> _EXERCISE DESCRIPTION_: Rewrite the listing below, changing every "Complete the description" to "Finish the description" and leaving everything else as it is. Omit the pictures from your answer.

[Data extracted from a collection]
━━━━━━━━━━

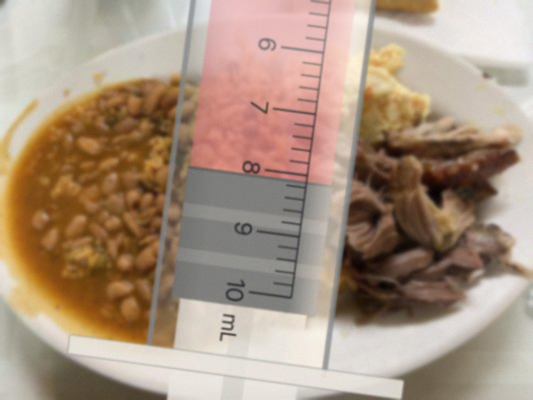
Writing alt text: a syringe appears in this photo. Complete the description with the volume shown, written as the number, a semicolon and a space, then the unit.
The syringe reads 8.1; mL
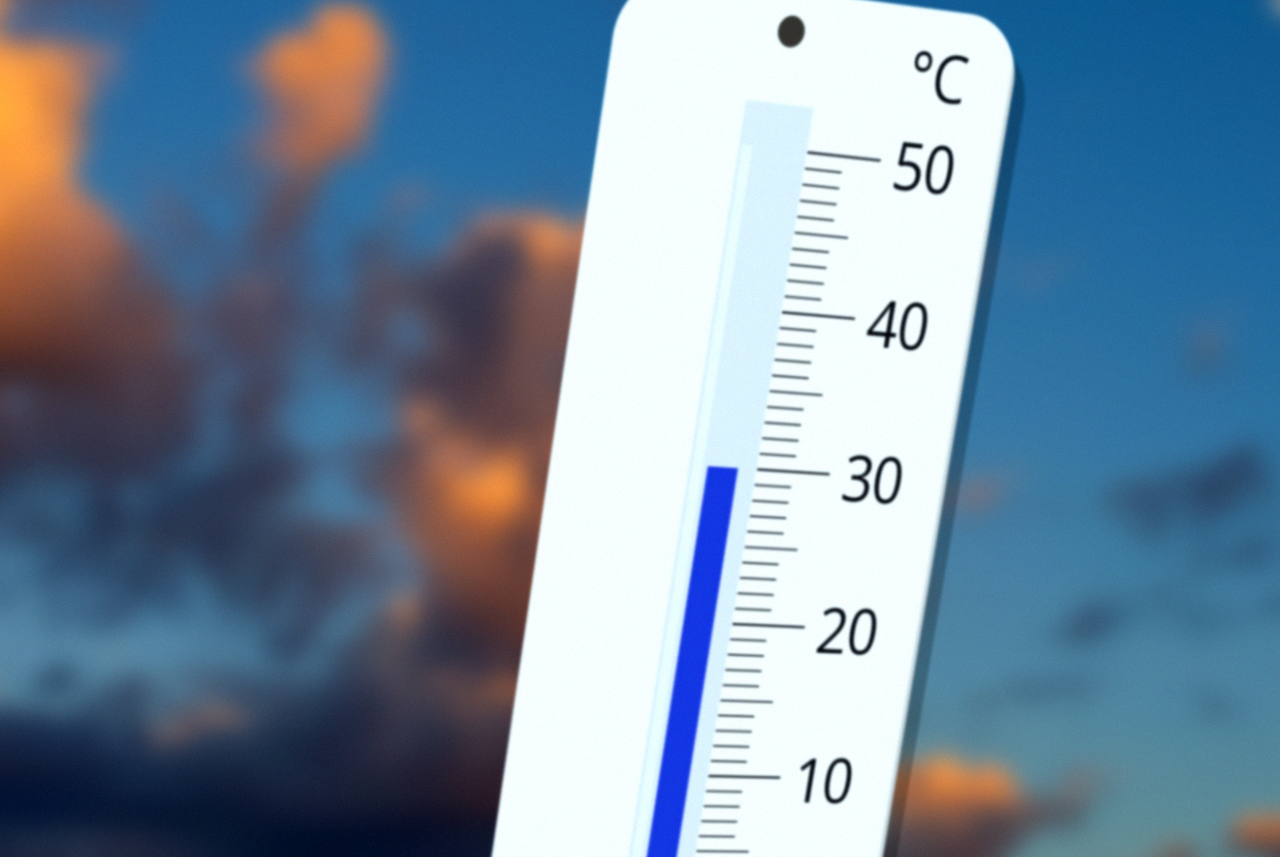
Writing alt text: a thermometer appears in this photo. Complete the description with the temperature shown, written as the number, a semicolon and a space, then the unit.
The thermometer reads 30; °C
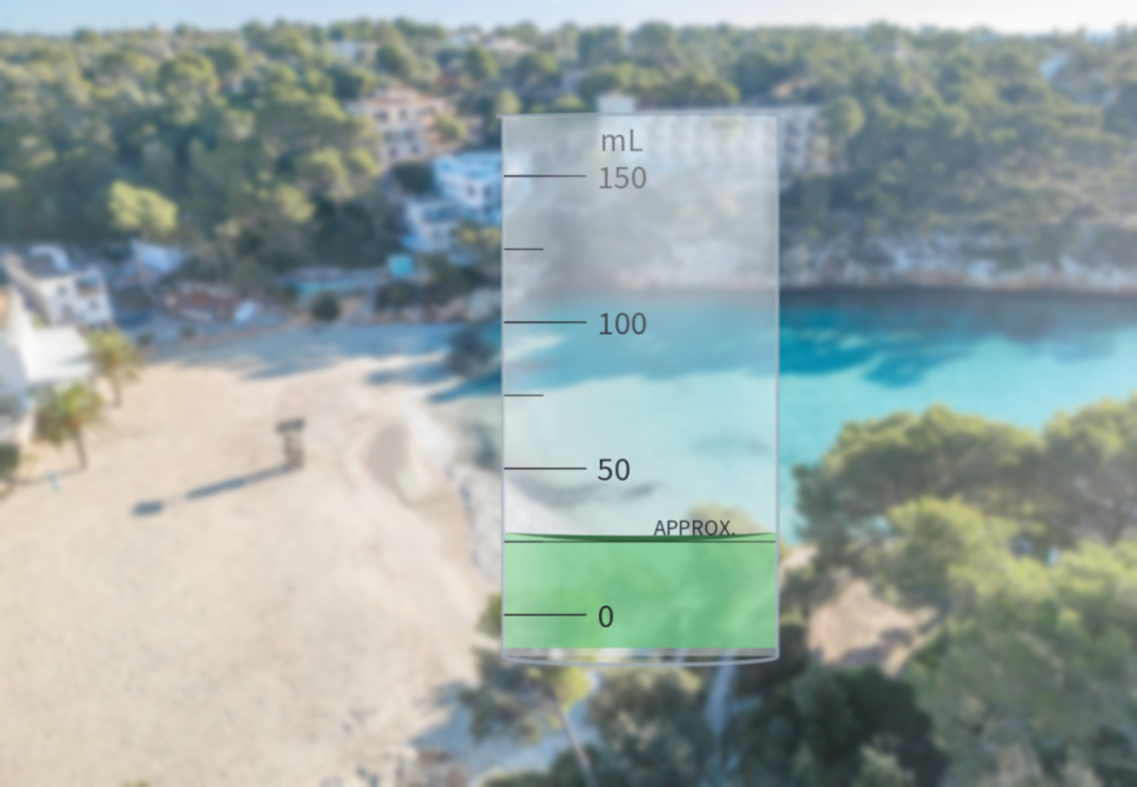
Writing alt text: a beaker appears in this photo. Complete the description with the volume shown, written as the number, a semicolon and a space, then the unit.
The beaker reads 25; mL
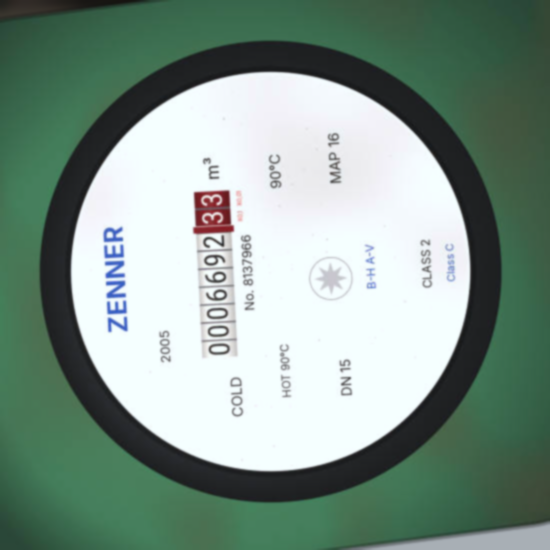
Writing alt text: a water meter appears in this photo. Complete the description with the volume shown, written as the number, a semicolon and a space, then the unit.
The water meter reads 6692.33; m³
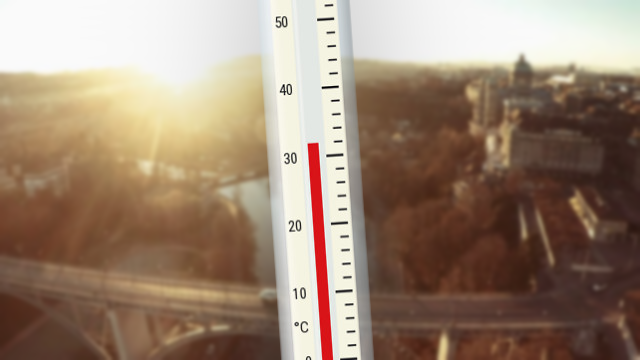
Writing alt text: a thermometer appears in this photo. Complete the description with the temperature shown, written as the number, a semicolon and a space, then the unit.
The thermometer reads 32; °C
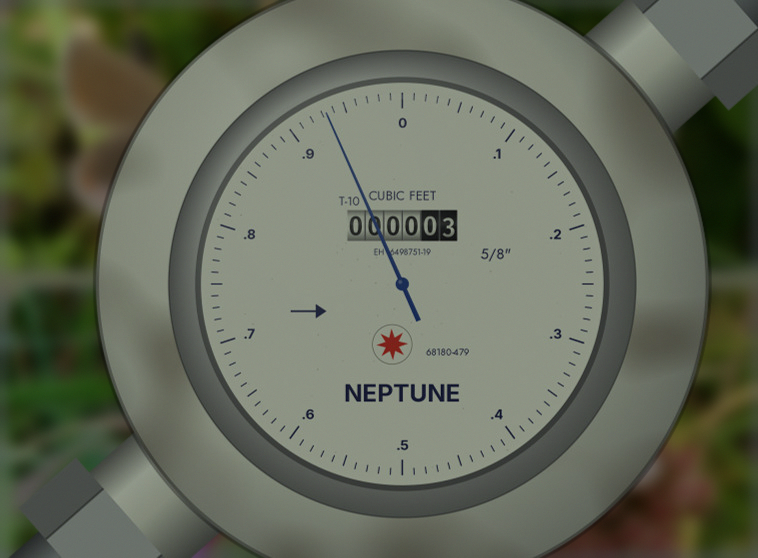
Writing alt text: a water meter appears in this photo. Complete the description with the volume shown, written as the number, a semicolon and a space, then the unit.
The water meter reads 2.93; ft³
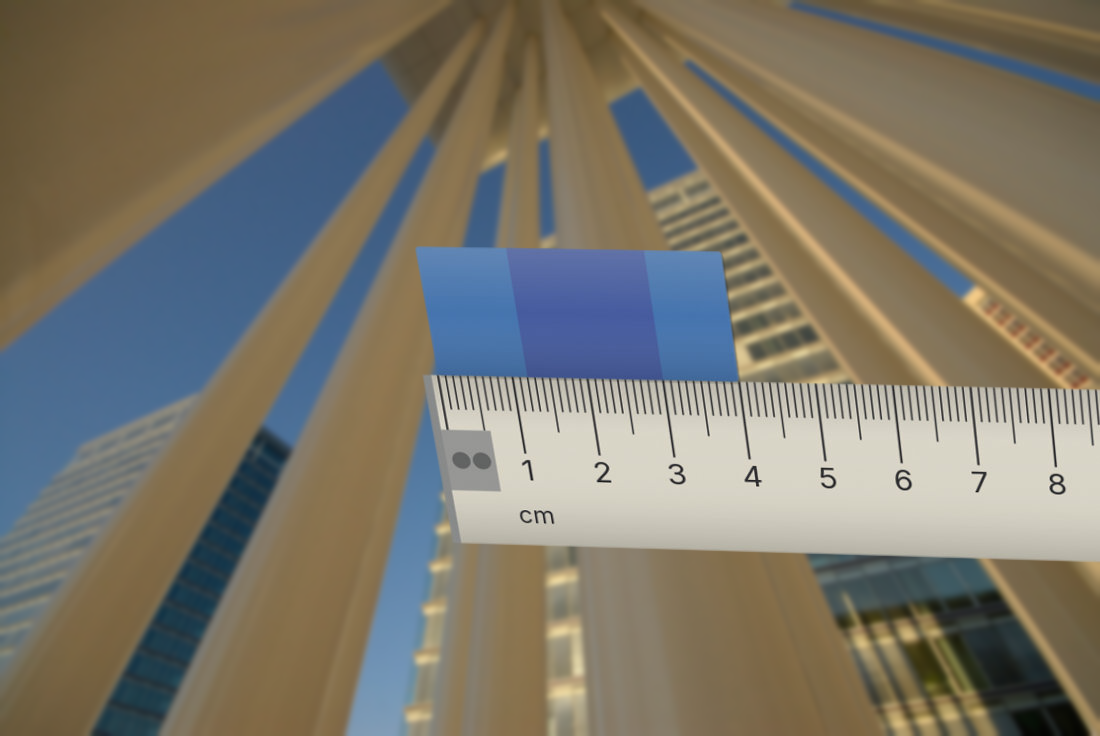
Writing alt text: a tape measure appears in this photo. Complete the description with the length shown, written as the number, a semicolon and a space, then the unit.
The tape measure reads 4; cm
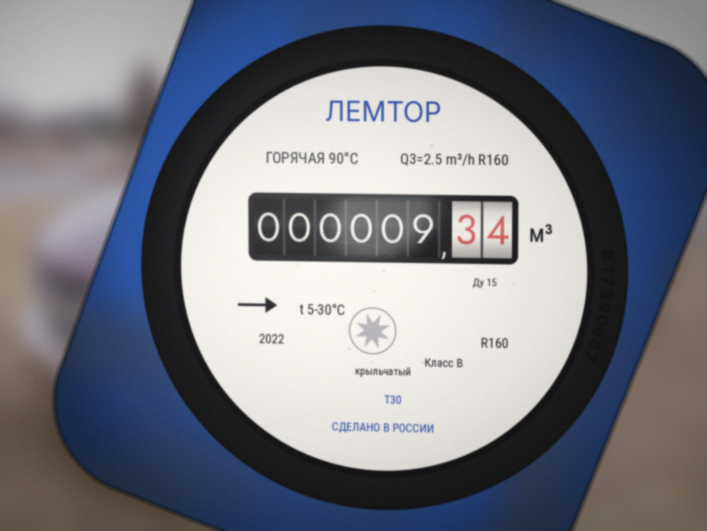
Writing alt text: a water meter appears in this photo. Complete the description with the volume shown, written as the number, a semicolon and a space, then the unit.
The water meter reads 9.34; m³
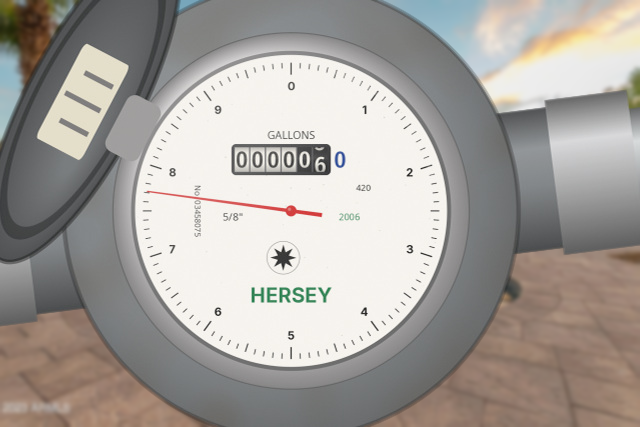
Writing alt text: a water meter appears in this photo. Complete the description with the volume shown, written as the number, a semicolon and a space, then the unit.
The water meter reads 57.7; gal
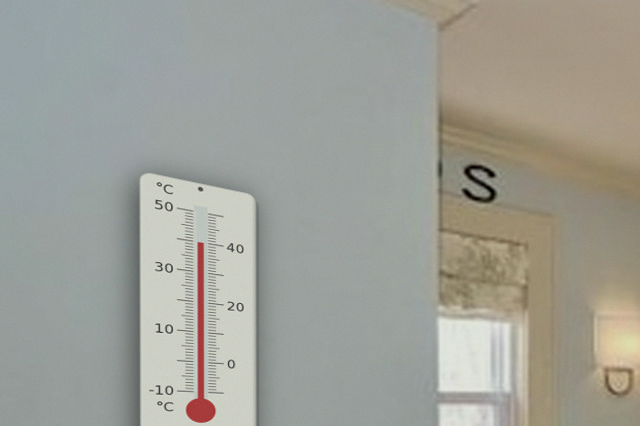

━━━━━━━━━━

> _WRITTEN ANSWER_:
Writing alt text: a syringe appears in this photo. Finish the description with the volume shown, written as the number, a semicolon and a space, then the unit.
The syringe reads 8.1; mL
Writing alt text: a thermometer appears in this photo. Finish the description with the temperature shown, written as the number, a semicolon and a space, then the unit.
The thermometer reads 30; °C
Writing alt text: a beaker appears in this photo. Finish the description with the volume shown, written as the number, a semicolon and a space, then the unit.
The beaker reads 25; mL
Writing alt text: a water meter appears in this photo. Finish the description with the volume shown, written as the number, a semicolon and a space, then the unit.
The water meter reads 6692.33; m³
Writing alt text: a thermometer appears in this photo. Finish the description with the temperature shown, written as the number, a semicolon and a space, then the unit.
The thermometer reads 32; °C
Writing alt text: a water meter appears in this photo. Finish the description with the volume shown, written as the number, a semicolon and a space, then the unit.
The water meter reads 2.93; ft³
Writing alt text: a tape measure appears in this photo. Finish the description with the length shown, written as the number, a semicolon and a space, then the unit.
The tape measure reads 4; cm
Writing alt text: a water meter appears in this photo. Finish the description with the volume shown, written as the number, a semicolon and a space, then the unit.
The water meter reads 9.34; m³
Writing alt text: a water meter appears in this photo. Finish the description with the volume shown, written as the number, a semicolon and a space, then the unit.
The water meter reads 57.7; gal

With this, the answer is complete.